◆ **TASK DESCRIPTION**
Nothing in the data may be changed; retype all of it.

◆ **INFORMATION GIVEN**
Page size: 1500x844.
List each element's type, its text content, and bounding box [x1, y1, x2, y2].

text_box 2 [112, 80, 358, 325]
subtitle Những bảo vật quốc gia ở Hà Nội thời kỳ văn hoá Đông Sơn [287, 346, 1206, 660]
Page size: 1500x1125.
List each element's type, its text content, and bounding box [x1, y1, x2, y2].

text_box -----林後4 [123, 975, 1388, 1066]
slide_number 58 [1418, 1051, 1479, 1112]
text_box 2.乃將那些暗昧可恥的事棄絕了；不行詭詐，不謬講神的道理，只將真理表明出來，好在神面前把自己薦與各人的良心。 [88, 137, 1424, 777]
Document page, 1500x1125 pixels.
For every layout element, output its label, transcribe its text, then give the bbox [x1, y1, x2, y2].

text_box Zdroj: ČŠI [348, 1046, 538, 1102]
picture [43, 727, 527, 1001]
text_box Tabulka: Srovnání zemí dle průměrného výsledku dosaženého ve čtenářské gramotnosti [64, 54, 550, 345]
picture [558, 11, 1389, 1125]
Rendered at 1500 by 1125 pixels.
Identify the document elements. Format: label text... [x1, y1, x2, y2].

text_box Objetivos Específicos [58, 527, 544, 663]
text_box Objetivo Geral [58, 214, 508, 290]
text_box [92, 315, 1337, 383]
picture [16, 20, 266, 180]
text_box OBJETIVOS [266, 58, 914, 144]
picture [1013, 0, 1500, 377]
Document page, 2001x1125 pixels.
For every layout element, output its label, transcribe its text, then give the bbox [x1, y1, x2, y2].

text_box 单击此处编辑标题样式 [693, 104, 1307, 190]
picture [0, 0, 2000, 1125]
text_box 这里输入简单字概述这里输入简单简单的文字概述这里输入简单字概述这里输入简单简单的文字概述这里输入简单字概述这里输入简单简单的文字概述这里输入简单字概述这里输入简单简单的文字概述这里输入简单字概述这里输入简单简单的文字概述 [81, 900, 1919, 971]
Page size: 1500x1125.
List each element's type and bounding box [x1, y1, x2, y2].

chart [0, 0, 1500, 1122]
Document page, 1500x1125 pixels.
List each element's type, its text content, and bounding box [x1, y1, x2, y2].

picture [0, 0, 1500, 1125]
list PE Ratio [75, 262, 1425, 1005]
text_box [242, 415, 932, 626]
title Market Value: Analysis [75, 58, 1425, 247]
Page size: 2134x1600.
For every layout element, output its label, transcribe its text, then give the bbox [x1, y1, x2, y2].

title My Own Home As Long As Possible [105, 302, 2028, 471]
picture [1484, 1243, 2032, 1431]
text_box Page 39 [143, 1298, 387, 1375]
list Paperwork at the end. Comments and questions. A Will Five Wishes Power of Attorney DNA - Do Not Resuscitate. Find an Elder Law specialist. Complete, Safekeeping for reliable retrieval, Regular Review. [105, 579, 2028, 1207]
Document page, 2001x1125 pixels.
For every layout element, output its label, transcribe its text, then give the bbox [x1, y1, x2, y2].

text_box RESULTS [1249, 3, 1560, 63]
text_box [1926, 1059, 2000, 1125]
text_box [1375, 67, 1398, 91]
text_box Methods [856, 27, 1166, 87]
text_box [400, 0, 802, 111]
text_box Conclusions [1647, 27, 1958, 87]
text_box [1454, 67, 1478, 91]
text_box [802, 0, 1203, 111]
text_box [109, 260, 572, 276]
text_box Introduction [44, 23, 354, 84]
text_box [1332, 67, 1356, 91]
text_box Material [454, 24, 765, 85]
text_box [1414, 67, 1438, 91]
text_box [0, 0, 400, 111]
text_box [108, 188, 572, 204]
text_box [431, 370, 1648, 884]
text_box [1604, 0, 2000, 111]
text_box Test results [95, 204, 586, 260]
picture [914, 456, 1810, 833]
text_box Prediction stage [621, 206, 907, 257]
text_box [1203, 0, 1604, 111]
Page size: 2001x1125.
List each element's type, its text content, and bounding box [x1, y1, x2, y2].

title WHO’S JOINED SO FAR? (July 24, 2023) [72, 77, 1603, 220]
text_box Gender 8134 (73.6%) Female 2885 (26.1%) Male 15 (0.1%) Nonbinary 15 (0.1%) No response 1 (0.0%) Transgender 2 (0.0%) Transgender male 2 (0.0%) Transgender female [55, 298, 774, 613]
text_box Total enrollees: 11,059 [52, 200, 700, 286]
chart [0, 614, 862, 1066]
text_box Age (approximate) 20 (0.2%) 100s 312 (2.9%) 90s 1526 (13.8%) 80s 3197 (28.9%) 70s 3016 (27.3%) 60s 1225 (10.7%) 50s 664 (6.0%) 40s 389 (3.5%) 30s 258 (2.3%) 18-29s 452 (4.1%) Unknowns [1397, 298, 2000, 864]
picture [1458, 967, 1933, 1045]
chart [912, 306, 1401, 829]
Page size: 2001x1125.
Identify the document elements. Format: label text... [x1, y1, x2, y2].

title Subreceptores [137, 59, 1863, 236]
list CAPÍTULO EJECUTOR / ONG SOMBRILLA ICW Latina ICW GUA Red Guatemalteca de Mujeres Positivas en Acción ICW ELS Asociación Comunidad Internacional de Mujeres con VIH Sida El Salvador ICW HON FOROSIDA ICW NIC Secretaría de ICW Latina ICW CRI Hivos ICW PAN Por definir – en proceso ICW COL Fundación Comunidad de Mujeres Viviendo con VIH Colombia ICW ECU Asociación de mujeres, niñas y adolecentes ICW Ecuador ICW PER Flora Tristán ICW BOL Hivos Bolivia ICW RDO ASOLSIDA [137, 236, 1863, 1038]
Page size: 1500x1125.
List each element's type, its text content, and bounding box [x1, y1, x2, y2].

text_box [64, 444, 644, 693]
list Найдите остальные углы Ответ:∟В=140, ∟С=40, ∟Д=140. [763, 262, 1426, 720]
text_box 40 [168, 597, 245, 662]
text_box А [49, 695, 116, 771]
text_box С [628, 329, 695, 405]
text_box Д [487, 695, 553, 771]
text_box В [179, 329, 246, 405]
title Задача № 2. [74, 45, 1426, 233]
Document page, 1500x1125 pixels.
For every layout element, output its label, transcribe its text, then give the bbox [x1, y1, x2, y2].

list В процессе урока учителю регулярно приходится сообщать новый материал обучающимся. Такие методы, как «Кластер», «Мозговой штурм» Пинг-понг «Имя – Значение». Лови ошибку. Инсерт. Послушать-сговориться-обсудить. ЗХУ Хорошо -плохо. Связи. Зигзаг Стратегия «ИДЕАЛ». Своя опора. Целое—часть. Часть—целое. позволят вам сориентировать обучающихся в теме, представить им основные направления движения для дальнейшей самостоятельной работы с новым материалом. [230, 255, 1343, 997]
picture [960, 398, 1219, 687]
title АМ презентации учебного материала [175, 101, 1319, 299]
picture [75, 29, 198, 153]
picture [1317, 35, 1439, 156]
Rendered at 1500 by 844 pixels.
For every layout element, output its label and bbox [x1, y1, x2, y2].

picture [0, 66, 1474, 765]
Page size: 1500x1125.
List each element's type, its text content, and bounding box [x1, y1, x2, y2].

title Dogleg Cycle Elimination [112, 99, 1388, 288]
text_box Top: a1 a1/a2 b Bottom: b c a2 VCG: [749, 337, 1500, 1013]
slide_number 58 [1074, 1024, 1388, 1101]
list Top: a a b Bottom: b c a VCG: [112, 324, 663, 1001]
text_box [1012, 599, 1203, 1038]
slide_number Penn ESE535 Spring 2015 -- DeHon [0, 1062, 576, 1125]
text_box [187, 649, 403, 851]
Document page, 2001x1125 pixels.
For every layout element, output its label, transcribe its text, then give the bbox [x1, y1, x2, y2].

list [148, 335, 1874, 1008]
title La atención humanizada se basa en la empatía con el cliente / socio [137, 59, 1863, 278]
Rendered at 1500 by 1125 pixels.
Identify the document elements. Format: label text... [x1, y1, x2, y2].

◆ **ANSWER TO THIS PROBLEM**
Page size: 1500x844.
List each element's type, its text content, and bounding box [x1, y1, x2, y2].

text_box 2 [112, 80, 358, 325]
subtitle Những bảo vật quốc gia ở Hà Nội thời kỳ văn hoá Đông Sơn [287, 346, 1206, 660]
Page size: 1500x1125.
List each element's type, its text content, and bounding box [x1, y1, x2, y2].

text_box -----林後4 [123, 975, 1388, 1066]
slide_number 58 [1418, 1051, 1479, 1112]
text_box 2.乃將那些暗昧可恥的事棄絕了；不行詭詐，不謬講神的道理，只將真理表明出來，好在神面前把自己薦與各人的良心。 [88, 137, 1424, 777]
Document page, 1500x1125 pixels.
For every layout element, output its label, transcribe its text, then give the bbox [x1, y1, x2, y2].

text_box Zdroj: ČŠI [348, 1046, 538, 1102]
picture [43, 727, 527, 1001]
text_box Tabulka: Srovnání zemí dle průměrného výsledku dosaženého ve čtenářské gramotnosti [64, 54, 550, 345]
picture [558, 11, 1389, 1125]
Rendered at 1500 by 1125 pixels.
Identify the document elements. Format: label text... [x1, y1, x2, y2].

text_box Objetivos Específicos [58, 527, 544, 663]
text_box Objetivo Geral [58, 214, 508, 290]
text_box [92, 315, 1337, 383]
picture [16, 20, 266, 180]
text_box OBJETIVOS [266, 58, 914, 144]
picture [1013, 0, 1500, 377]
Document page, 2001x1125 pixels.
For every layout element, output its label, transcribe its text, then give the bbox [x1, y1, x2, y2].

text_box 单击此处编辑标题样式 [693, 104, 1307, 190]
picture [0, 0, 2000, 1125]
text_box 这里输入简单字概述这里输入简单简单的文字概述这里输入简单字概述这里输入简单简单的文字概述这里输入简单字概述这里输入简单简单的文字概述这里输入简单字概述这里输入简单简单的文字概述这里输入简单字概述这里输入简单简单的文字概述 [81, 900, 1919, 971]
Page size: 1500x1125.
List each element's type and bounding box [x1, y1, x2, y2].

chart [0, 0, 1500, 1122]
Document page, 1500x1125 pixels.
List each element's type, its text content, and bounding box [x1, y1, x2, y2].

picture [0, 0, 1500, 1125]
list PE Ratio [75, 262, 1425, 1005]
text_box [242, 415, 932, 626]
title Market Value: Analysis [75, 58, 1425, 247]
Page size: 2134x1600.
For every layout element, output its label, transcribe its text, then give the bbox [x1, y1, x2, y2].

title My Own Home As Long As Possible [105, 302, 2028, 471]
picture [1484, 1243, 2032, 1431]
text_box Page 39 [143, 1298, 387, 1375]
list Paperwork at the end. Comments and questions. A Will Five Wishes Power of Attorney DNA - Do Not Resuscitate. Find an Elder Law specialist. Complete, Safekeeping for reliable retrieval, Regular Review. [105, 579, 2028, 1207]
Document page, 2001x1125 pixels.
For every layout element, output its label, transcribe its text, then give the bbox [x1, y1, x2, y2].

text_box RESULTS [1249, 3, 1560, 63]
text_box [1926, 1059, 2000, 1125]
text_box [1375, 67, 1398, 91]
text_box Methods [856, 27, 1166, 87]
text_box [400, 0, 802, 111]
text_box Conclusions [1647, 27, 1958, 87]
text_box [1454, 67, 1478, 91]
text_box [802, 0, 1203, 111]
text_box [109, 260, 572, 276]
text_box Introduction [44, 23, 354, 84]
text_box [1332, 67, 1356, 91]
text_box Material [454, 24, 765, 85]
text_box [1414, 67, 1438, 91]
text_box [0, 0, 400, 111]
text_box [108, 188, 572, 204]
text_box [431, 370, 1648, 884]
text_box [1604, 0, 2000, 111]
text_box Test results [95, 204, 586, 260]
picture [914, 456, 1810, 833]
text_box Prediction stage [621, 206, 907, 257]
text_box [1203, 0, 1604, 111]
Page size: 2001x1125.
List each element's type, its text content, and bounding box [x1, y1, x2, y2].

title WHO’S JOINED SO FAR? (July 24, 2023) [72, 77, 1603, 220]
text_box Gender 8134 (73.6%) Female 2885 (26.1%) Male 15 (0.1%) Nonbinary 15 (0.1%) No response 1 (0.0%) Transgender 2 (0.0%) Transgender male 2 (0.0%) Transgender female [55, 298, 774, 613]
text_box Total enrollees: 11,059 [52, 200, 700, 286]
chart [0, 614, 862, 1066]
text_box Age (approximate) 20 (0.2%) 100s 312 (2.9%) 90s 1526 (13.8%) 80s 3197 (28.9%) 70s 3016 (27.3%) 60s 1225 (10.7%) 50s 664 (6.0%) 40s 389 (3.5%) 30s 258 (2.3%) 18-29s 452 (4.1%) Unknowns [1397, 298, 2000, 864]
picture [1458, 967, 1933, 1045]
chart [912, 306, 1401, 829]
Page size: 2001x1125.
Identify the document elements. Format: label text... [x1, y1, x2, y2].

title Subreceptores [137, 59, 1863, 236]
list CAPÍTULO EJECUTOR / ONG SOMBRILLA ICW Latina ICW GUA Red Guatemalteca de Mujeres Positivas en Acción ICW ELS Asociación Comunidad Internacional de Mujeres con VIH Sida El Salvador ICW HON FOROSIDA ICW NIC Secretaría de ICW Latina ICW CRI Hivos ICW PAN Por definir – en proceso ICW COL Fundación Comunidad de Mujeres Viviendo con VIH Colombia ICW ECU Asociación de mujeres, niñas y adolecentes ICW Ecuador ICW PER Flora Tristán ICW BOL Hivos Bolivia ICW RDO ASOLSIDA [137, 236, 1863, 1038]
Page size: 1500x1125.
List each element's type, its text content, and bounding box [x1, y1, x2, y2].

text_box [64, 444, 644, 693]
list Найдите остальные углы Ответ:∟В=140, ∟С=40, ∟Д=140. [763, 262, 1426, 720]
text_box 40 [168, 597, 245, 662]
text_box А [49, 695, 116, 771]
text_box С [628, 329, 695, 405]
text_box Д [487, 695, 553, 771]
text_box В [179, 329, 246, 405]
title Задача № 2. [74, 45, 1426, 233]
Document page, 1500x1125 pixels.
For every layout element, output its label, transcribe its text, then give the bbox [x1, y1, x2, y2].

list В процессе урока учителю регулярно приходится сообщать новый материал обучающимся. Такие методы, как «Кластер», «Мозговой штурм» Пинг-понг «Имя – Значение». Лови ошибку. Инсерт. Послушать-сговориться-обсудить. ЗХУ Хорошо -плохо. Связи. Зигзаг Стратегия «ИДЕАЛ». Своя опора. Целое—часть. Часть—целое. позволят вам сориентировать обучающихся в теме, представить им основные направления движения для дальнейшей самостоятельной работы с новым материалом. [230, 255, 1343, 997]
picture [960, 398, 1219, 687]
title АМ презентации учебного материала [175, 101, 1319, 299]
picture [75, 29, 198, 153]
picture [1317, 35, 1439, 156]
Rendered at 1500 by 844 pixels.
For every layout element, output its label and bbox [x1, y1, x2, y2].

picture [0, 66, 1474, 765]
Page size: 1500x1125.
List each element's type, its text content, and bounding box [x1, y1, x2, y2].

title Dogleg Cycle Elimination [112, 99, 1388, 288]
text_box Top: a1 a1/a2 b Bottom: b c a2 VCG: [749, 337, 1500, 1013]
slide_number 58 [1074, 1024, 1388, 1101]
list Top: a a b Bottom: b c a VCG: [112, 324, 663, 1001]
text_box [1012, 599, 1203, 1038]
slide_number Penn ESE535 Spring 2015 -- DeHon [0, 1062, 576, 1125]
text_box [187, 649, 403, 851]
Document page, 2001x1125 pixels.
For every layout element, output its label, transcribe its text, then give the bbox [x1, y1, x2, y2].

list [148, 335, 1874, 1008]
title La atención humanizada se basa en la empatía con el cliente / socio [137, 59, 1863, 278]
Rendered at 1500 by 1125 pixels.
Identify the document elements. Format: label text... [x1, y1, x2, y2].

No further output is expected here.